Equality for Women


Real equality for women


Feminists opposing abortion

The 19th century feminists were unanimous in opposing abortion. Susan B Anthony, for example, called it "child murder" and a "dreadful deed." Elizabeth Cady Stanton grouped it with infanticide, and claimed that if it was degrading to treat women as property, it was not better for women to treat their own children as property. Victoria Woodhull, the first woman to run for president in the US, proclaimed in 1870 that "the rights of children as individuals begin while yet they remain a fetus."

But it was Mattie Brinkerhoff who, in 1869, expressed the sorrow of abortion most poignantly. When a man steals to satisfy hunger," she wrote, "we may safely assume that there is something wrong in society - so when a woman destroys the life of her unborn child, it is an evidence that either by education or by circumstance she has been greatly wronged."

Anti-war activist Juli Loesch-Wiley was lecturing in Pennsylvania in the 1970s on the effects of nuclear radiation on unborn children, when a woman stood up and said: "If you think radiation damages unborn children, you should see what abortion does." Following a graphic account of an abortion, Ms Loesch-Wiley, who had formerly written in favour of legalised abortion, radically rearranged her thinking. To oppose war and not abortion was hypocrisy, she concluded. She formed Pro-Lifers for Survival to do both.

Pro-choice feminists see them as an enigma: feminist matriarch Gloria Steinem writes off pro-life feminism as a "contradiction in terms." But these vocal dissenters, expelled from the feminist mainstream, steadfastly assert they are the true feminists. What about equal rights for your unborn sister, sisters?

Pro-life feminism's basic tenet is that women cannot liberate themselves by aborting their babies: that society, not the woman, needs to be reconstructed. Says Loesch-Wiley: "Abortion is inconsistent with the rest of the feminist agenda."



Abortion oppresses women

While pro-choice feminists see fertility control as the cornerstone of women's freedom, "life feminists" view abortion as part of the oppression of women. They say it forces women to conform to society built with the model of a childless male in mind. "To say that in order to be equal with men it must be possible for a pregnant woman to become unpregnant at will is to say that being a woman precludes her from being a fully functioning person," says Daphne De Jong, of New Zealand Feminists for Life.

Nor do they believe abortion is the answer to poverty. "The poor cry out for justice and equality and we respond with legalized abortion," says Graciela Oliveras, a Chicana civil rights and anti-poverty worker. Ms Loesch says the mentality is: "Oh, you poor hungry woman, we feel sorry for you. We know just how to help you. Let's kill your kid."

Abortion is "castration" and "desexing" of women. Ms De Jong describes the procedure as "the most violent invasion of their physical and psychic integrity - deeper and more destructive than rape."


Playboy finances abortion

The Playboy Federation is the highest single financial contributor to the cause of abortion rights - and pro-life feminists say it's no coincidence. Abortion is part of the "Playboy" philosophy that sees women as commodities for male convenience and profit.

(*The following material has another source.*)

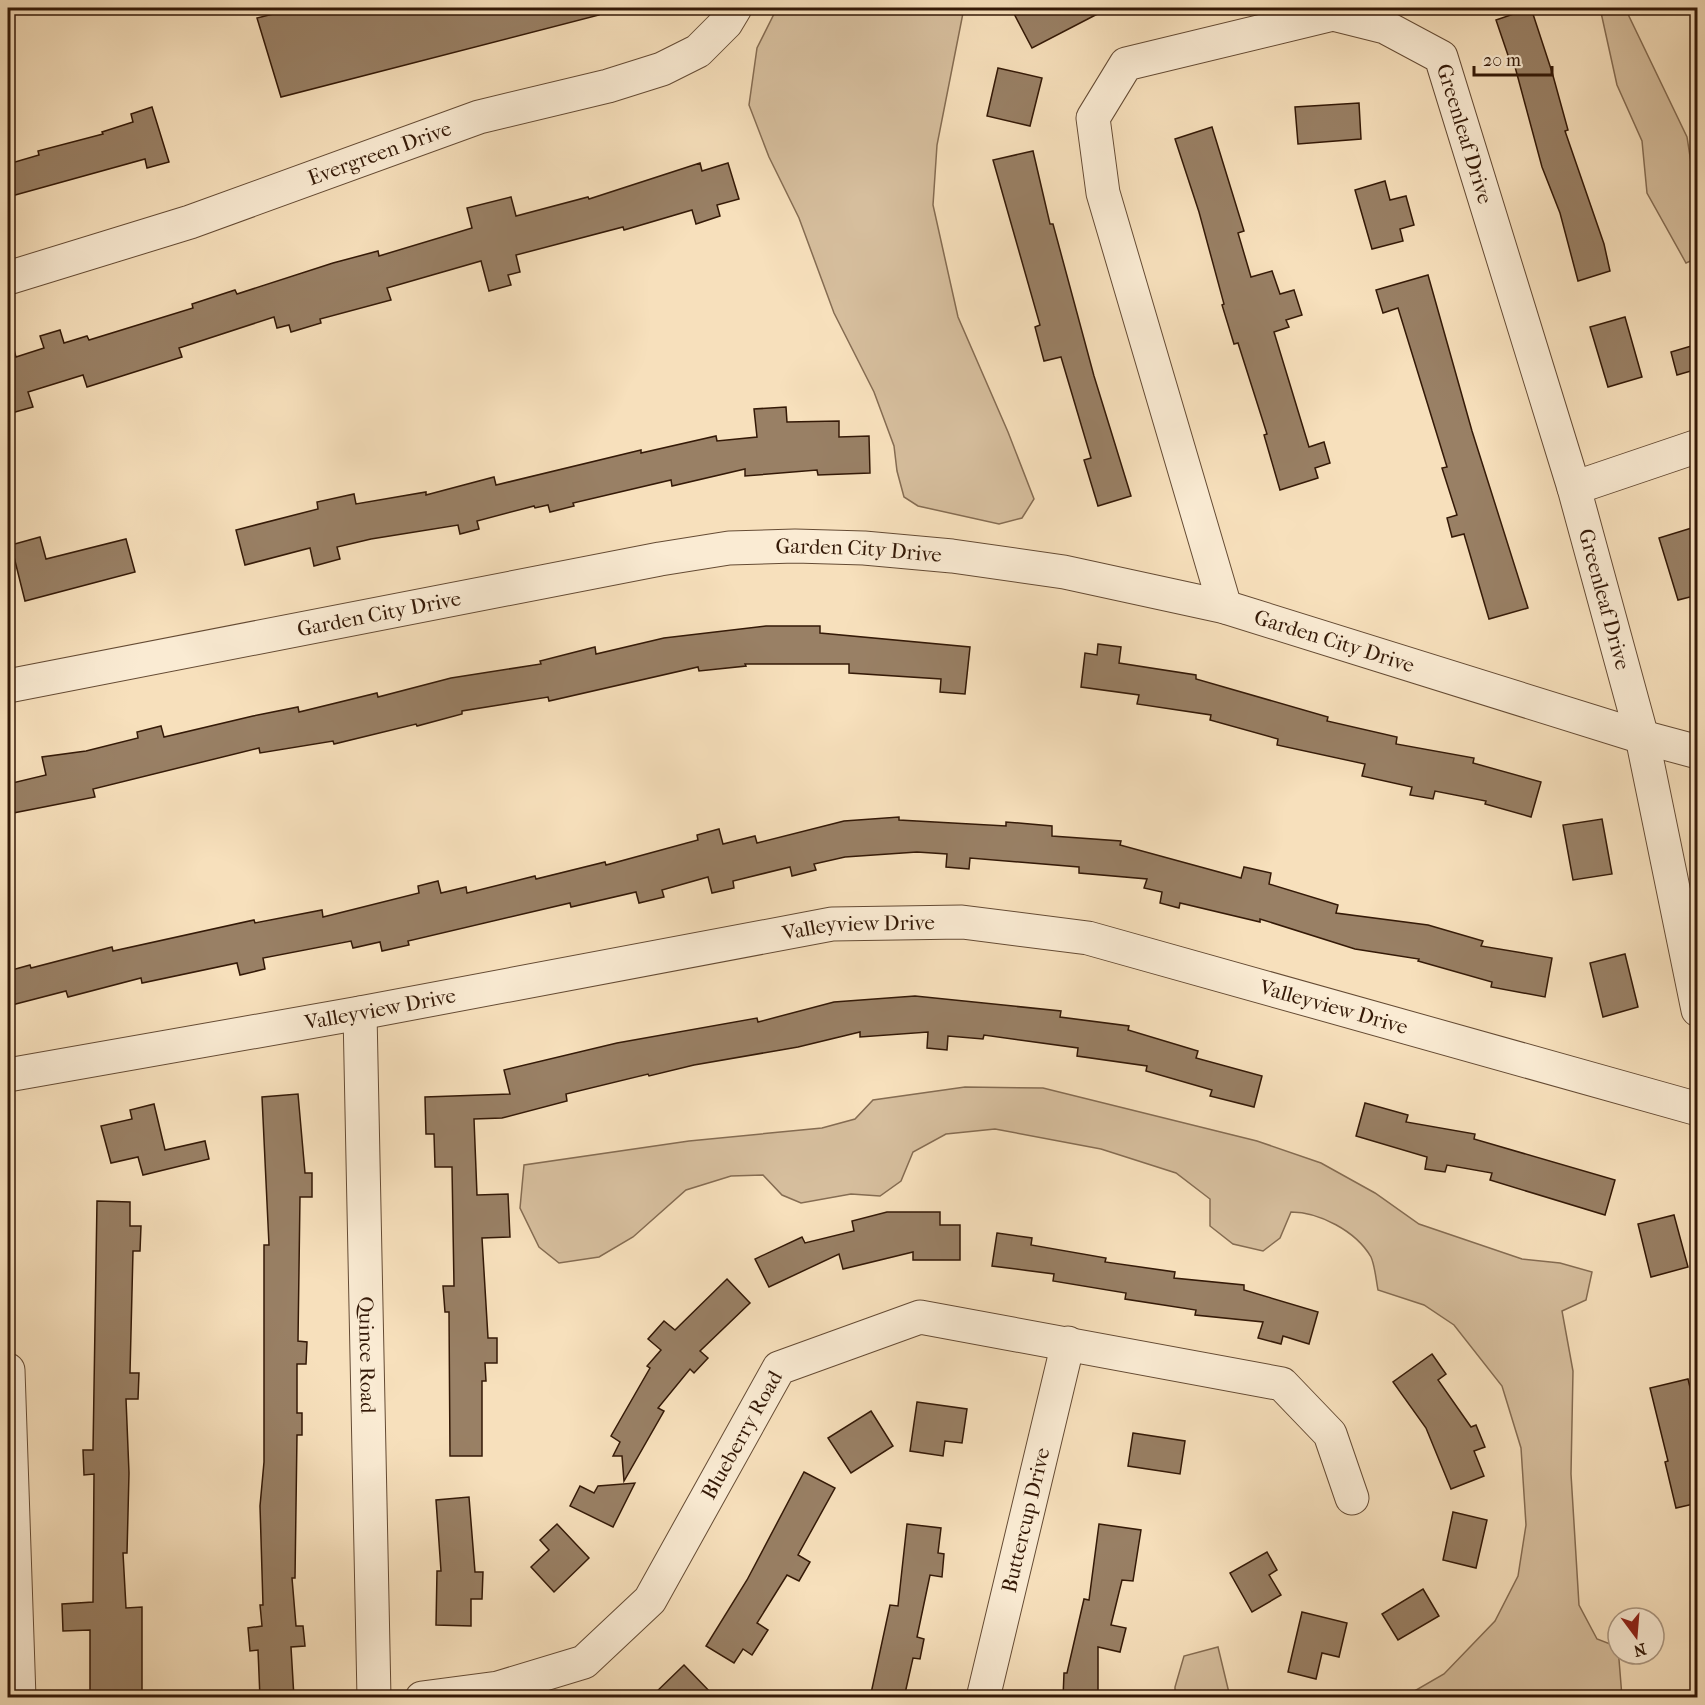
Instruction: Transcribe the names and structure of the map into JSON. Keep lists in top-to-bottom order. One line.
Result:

"Abortion becomes part of the female-body-as-recreational-object-syndrome," Ms Loesch-Wiley told US Catholic. "The idea is that a man can use a woman, vacuum her out and she's ready to be used again."

The intra-feminist conflict is not waged in theory alone. Many pro-life feminists and members of Women Exploited by Abortion have joined in civil disobedience such as blocking abortion clinic entrances.

They also took up the case of anti-war / anti-abortion activist Joan Andrews who was jailed for five years for attempting to unplug an abortion-suction machine in March 1986. Under the auspices of the Pro-Life Non-Violent Action Project, they lobbied intensely for freedom for the 40-year-old, who they called "prisoner of conscience", and publicised her suffering following a "brutal" strip search that Ms Loesch-Wiley described as a "sexual assault". Andrews was freed late 1998.